Vangelis hat in der Tat sehr viel mit dem CS80 gemacht, vor allem natürlich die "Brass 1+2"-Bläsersounds (man lausche dem Intro), die auch Grundlagen für diesen wunderbaren, abgrundtief knurrenden, grollenden Bassdrone bilden. Auch das "Flute"-Preset wird sehr oft verwendet (damit fängt die Eröffnungsszene an). In der Szene am Anfang, in der Leon auf Holden trifft, hört man im Hintergrund sehr viele Ringmodulator-Klänge des CS80 sowie einige merkwürdige Effektsounds, die vermutlich auch mit ihm gemacht wurden. Am stärksten hört man den geräuschhaften CS80-Einsatz in der Szene, in der Deckard allein im Bradbury Building auf den Showdown mit Batty wartet; als Ergänzung spielt Vangelis da noch ein Rhodes 88 Mk. 1 für ein paar atonale Einwürfe. Das Solo in der Szene, in der Priss das erste Mal auftaucht, ist ebenfalls CS80 auf einem eine Oktave tiefer gestimmten Streicherteppich aus dem VP-330 plus ein paar Akzente mit dem Rhodes. Ferner benutzt Vangelis hier noch das "E-Piano + Bass"-Presetpaar aus dem CS80.
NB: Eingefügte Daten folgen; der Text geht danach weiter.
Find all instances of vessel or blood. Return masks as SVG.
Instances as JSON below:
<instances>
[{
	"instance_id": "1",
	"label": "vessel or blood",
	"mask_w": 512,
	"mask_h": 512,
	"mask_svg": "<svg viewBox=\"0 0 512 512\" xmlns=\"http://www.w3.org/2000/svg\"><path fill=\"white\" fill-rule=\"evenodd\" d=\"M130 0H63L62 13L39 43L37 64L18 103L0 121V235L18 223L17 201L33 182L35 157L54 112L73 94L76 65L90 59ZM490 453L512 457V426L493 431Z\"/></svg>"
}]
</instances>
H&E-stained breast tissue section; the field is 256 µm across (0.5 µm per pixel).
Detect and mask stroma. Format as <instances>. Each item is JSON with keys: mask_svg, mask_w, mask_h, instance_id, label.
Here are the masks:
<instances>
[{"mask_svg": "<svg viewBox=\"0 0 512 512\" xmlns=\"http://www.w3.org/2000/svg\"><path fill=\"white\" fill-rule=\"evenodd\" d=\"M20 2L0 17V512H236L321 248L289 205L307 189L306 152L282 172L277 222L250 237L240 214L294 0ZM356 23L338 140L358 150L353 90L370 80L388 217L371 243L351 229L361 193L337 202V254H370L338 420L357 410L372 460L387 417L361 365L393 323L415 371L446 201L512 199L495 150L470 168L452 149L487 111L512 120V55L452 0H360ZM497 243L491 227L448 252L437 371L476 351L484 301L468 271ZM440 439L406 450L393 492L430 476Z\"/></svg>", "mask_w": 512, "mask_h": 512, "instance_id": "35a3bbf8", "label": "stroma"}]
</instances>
Diese weichen, breiten Streicher sind allerdings *nicht* CS80 (z. B. in der Szene, in der der Spinner mit Deckard und Gaff abhebt in Richtung Polizeirevier); diese Strings sind -- ebenso wie die Chöre -- Roland VP-330 Vocoder Plus. Ich spreche aus Erfahrung; der CS80 würde unglaublich wuchtig klingen und alles plattmachen, aber nicht diese schwirrende, summende und gleichzeitig offen klingende Komponente bieten. Die Einhorn-Szene wurde übrigens mit Musik aus dem japanischen Film "Antarctica" unterlegt, weil Scott keine Zeit hatte, noch extra Musik von Vangelis für diese kurze Szene anfertigen zu lassen (die insgesamt sowieso ziemlich zusammengeschnippelt wurde).
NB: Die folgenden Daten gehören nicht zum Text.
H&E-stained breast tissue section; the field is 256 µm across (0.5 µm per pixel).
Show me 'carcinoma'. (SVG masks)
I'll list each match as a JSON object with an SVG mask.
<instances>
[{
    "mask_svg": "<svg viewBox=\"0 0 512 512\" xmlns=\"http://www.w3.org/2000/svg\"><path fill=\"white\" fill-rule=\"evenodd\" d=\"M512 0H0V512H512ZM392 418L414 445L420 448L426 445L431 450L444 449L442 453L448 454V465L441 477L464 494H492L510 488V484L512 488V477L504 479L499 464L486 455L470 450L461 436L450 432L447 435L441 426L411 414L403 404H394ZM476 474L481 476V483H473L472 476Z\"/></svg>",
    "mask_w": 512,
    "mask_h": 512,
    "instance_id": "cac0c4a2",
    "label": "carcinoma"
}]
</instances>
Das Orchesterschlagwerk ist größtenteils echt (also die fette Pauke und die gestimmten Röhrenglocken, Chimes und Percussion-Gedengel); diese dramatischen Schläge, die wie Röhrenglocken klingen (vor allem in den SchlußSequenzen beim Showdown auf dem Dach des Bradbury), sind die Werksdiskette "Lamp Shades" vom Emulator 1 (aus dem stammt auch das Loop einer mexikanischen Band, die man im Hintergrund der Barszene bei Taffy Louis hört. Ebenfalls ein Werkssound).
In der Szene, wo Deckard zu Abdul Ben Hassan geht, spielt Vangelis diese orientalische Linie auf dem CS80 zu echten Tablas, während beim Eintritt in die Bar eine Roland CR-5000 vor sich hin rattert. Alle orientalischen Solosounds, die nicht eindeutig CS80 sind, sind Roland SH-2000. Dieses mächtige Dronestück, wo Demis Roussos wie ein Angeschossener singt, ist der absolute Gänsehautgarant, finde ich.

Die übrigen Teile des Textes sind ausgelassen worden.